SOME Welsh diabetics are afraid of a no-deal Brexit despite official advice against stockpiling prescriptions.

The lack of clarity surrounding what will happen to the medicine supply chain has left 20-year-old type one diabetic Morgan Hughes worried about access to insulin, which is not produced in the UK. 

Miss Hughes was told by her chemist to “order insulin every two weeks” instead of her usual six weeks to prevent her from running out in the case of a no-deal Brexit.  

Miss Hughes has been ordering insulin every two weeks since January 16 and estimates that she will have around six months’ supply by March 29, the day the UK is supposed to leave the EU. 

“I was told the NHS were putting things in place for the event of a no-deal Brexit, but I was absolutely terrified to think that if I could not get insulin, I could lose my life,’ said Miss Hughes.  

The University of West England student from Pontyclun, has received no other official advice or reassurance regarding the supply of insulin and this has left her feeling very nervous. 

Bridget Turner, director of policy at Diabetes UK, said the organisation had seen people’s concerns growing and she had heard of  other people stockpiling in preparation.  

Wales has the highest level of diabetes in the UK, affecting 7.3% of the population aged 17 and over. Around 90% of these people have type two diabetes, and 10% have type one. 

Trainee pharmacist technician Taran Choda works at a pharmacy in Grangetown and has said they have not been advising people to stockpile. 

As an independent business, Virdee’s Pharmacy has no restrictions on which manufacturers they source their goods from.  

If a no-deal Brexit disrupts the supply chain from manufacturers in the EU, it will source products from elsewhere.  

“There is not a case of not being prepared for anything,” he said, adding that there will always be alternatives.  

Mr Choda said he had not received any advice from suppliers about stockpiling.  

Where does insulin come from? 

According to Channel 4 Fact Check the UK only produces animal insulin which serves less than 1% of the UK population. 

Most of the insulin used in the UK is imported from three major pharmaceutical companies, Lilly, Sanofi, and Novo Nordisk. 

Novo Nordisk is the world’s largest supplier of insulin, with production sites in the US, Brazil, Denmark, France, China, Russia, Algeria and Japan. 

Insulin must be kept at below room temperature, of 25 degrees, and manufacturers recommend extra insulin is stored in the fridge.  

This makes it hard to transport, and there are fears that delays at the ports could mean lorries run out of power to control the temperature of the insulin.  

What happens if there is a No Deal? 

The official advice issued by Cardiff and Vale University Health Board is in line with every health board across Wales, and that is against stockpiling medicines and prescriptions. 

Diabetes UK also advises patients to “continue to get their prescriptions and use their medicines in the normal way”.

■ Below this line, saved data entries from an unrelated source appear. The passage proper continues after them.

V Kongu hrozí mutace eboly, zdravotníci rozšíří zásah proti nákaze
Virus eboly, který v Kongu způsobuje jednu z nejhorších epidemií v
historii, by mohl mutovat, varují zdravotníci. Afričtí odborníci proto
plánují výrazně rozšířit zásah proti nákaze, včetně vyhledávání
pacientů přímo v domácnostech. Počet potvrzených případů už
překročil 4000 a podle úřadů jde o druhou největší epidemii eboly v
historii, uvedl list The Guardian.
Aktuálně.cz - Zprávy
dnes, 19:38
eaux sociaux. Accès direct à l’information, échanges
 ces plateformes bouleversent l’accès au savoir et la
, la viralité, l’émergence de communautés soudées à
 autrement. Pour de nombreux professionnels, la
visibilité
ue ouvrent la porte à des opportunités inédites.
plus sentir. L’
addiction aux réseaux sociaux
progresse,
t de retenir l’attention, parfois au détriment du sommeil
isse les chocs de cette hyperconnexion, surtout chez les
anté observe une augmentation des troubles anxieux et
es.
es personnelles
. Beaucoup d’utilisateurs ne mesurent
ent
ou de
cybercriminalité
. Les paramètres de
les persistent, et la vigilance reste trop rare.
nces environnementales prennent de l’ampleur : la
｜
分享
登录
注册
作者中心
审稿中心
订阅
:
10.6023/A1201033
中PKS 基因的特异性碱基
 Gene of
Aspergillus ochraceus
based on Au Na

According to Diabetes UK, Novo Norsdick and Sanofi have said they will have 16 weeks of stock in the UK so they will have time to resolve any problems that occur at the border. 

Diabetes UK also advises people travelling out of the UK to the EU to get health insurance as European Health Insurance Cards may no longer be valid.  

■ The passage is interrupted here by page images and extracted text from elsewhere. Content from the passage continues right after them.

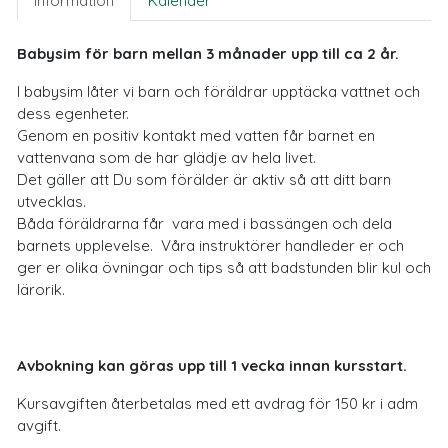
Information
Kalender
Babysim för barn mellan 3 månader upp till ca 2 år.
I babysim låter vi barn och föräldrar upptäcka vattnet och
dess egenheter.
Genom en positiv kontakt med vatten får barnet en
vattenvana som de har glädje av hela livet.
Det gäller att Du som förälder är aktiv så att ditt barn
utvecklas.
Båda föräldrarna får vara med i bassängen och dela
barnets upplevelse. Våra instruktörer handleder er och
ger er olika övningar och tips så att badstunden blir kul och
lärorik.
Avbokning kan göras upp till 1 vecka innan kursstart.
Kursavgiften återbetalas med ett avdrag för 150 kr i adm
avgift.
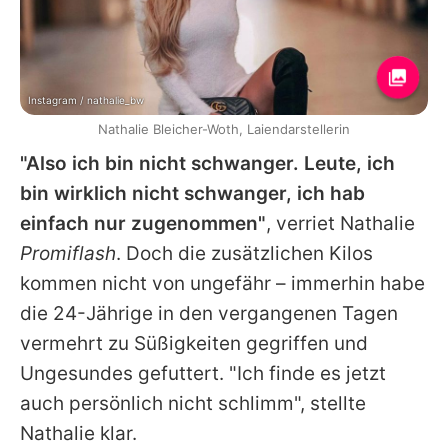
Instagram / nathalie_bw
Nathalie Bleicher-Woth, Laiendarstellerin
"Also ich bin nicht schwanger. Leute, ich
bin wirklich nicht schwanger, ich hab
einfach nur zugenommen"
, verriet
Nathalie
Promiflash
. Doch die zusätzlichen Kilos
kommen nicht von ungefähr – immerhin habe
die 24-Jährige in den vergangenen Tagen
vermehrt zu Süßigkeiten gegriffen und
Ungesundes gefuttert. "Ich finde es jetzt
auch persönlich nicht schlimm", stellte
Nathalie
klar.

What is being done to prevent disruptions? 

Diabetes UK has written to health secretary Matt Hancock expressing concerns surrounding the safeguarding of insulin imports in the case of a no deal. 

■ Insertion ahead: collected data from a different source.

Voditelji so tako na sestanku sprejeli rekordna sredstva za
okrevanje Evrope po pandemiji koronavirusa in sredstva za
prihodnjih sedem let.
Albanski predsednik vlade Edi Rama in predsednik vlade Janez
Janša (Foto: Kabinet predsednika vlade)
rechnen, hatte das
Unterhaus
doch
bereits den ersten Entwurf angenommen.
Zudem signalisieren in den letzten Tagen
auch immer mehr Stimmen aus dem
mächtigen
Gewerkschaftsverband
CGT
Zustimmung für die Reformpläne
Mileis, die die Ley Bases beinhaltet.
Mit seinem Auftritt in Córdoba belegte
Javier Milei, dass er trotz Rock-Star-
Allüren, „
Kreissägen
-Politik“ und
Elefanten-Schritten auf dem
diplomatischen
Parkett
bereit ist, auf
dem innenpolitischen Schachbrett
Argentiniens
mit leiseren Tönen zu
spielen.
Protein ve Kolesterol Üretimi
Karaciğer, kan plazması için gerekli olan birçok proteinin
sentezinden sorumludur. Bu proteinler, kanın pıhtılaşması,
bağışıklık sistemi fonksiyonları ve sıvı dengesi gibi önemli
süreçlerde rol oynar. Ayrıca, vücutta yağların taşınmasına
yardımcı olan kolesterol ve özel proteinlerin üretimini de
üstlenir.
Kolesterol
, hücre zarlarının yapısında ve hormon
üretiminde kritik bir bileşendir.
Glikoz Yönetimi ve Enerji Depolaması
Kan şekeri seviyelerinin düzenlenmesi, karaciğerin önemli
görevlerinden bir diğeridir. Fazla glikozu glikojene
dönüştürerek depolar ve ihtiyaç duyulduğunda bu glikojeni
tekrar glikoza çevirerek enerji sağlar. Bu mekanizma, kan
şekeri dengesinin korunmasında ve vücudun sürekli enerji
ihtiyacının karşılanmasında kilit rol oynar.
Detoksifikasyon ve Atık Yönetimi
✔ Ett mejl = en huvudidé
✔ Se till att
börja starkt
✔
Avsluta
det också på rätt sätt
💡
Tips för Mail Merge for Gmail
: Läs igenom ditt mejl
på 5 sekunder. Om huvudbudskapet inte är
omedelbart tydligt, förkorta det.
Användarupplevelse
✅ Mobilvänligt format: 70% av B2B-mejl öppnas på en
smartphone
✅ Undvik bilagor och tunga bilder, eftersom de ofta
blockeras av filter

“We recognise work is being done to ensure extra supplies of medicines are available, and that alternative ways of bringing medicines into the UK are in place to cope with disruptions at ports. However, we still have little detail about what these plans are” said Ms Turner.  

“The recent proposal to adopt a serious medicines shortage protocol to dispense a ‘reduced quantity’ of any medicine, an ‘alternative dosage form’, a ‘therapeutic equivalent’ or a ‘generic equivalent’ must be avoided.  

“People with diabetes cannot just switch to a different type or brand of insulin without harmful consequences for their health. Rationing should never be necessary for a medicine that people rely on to survive,” she said.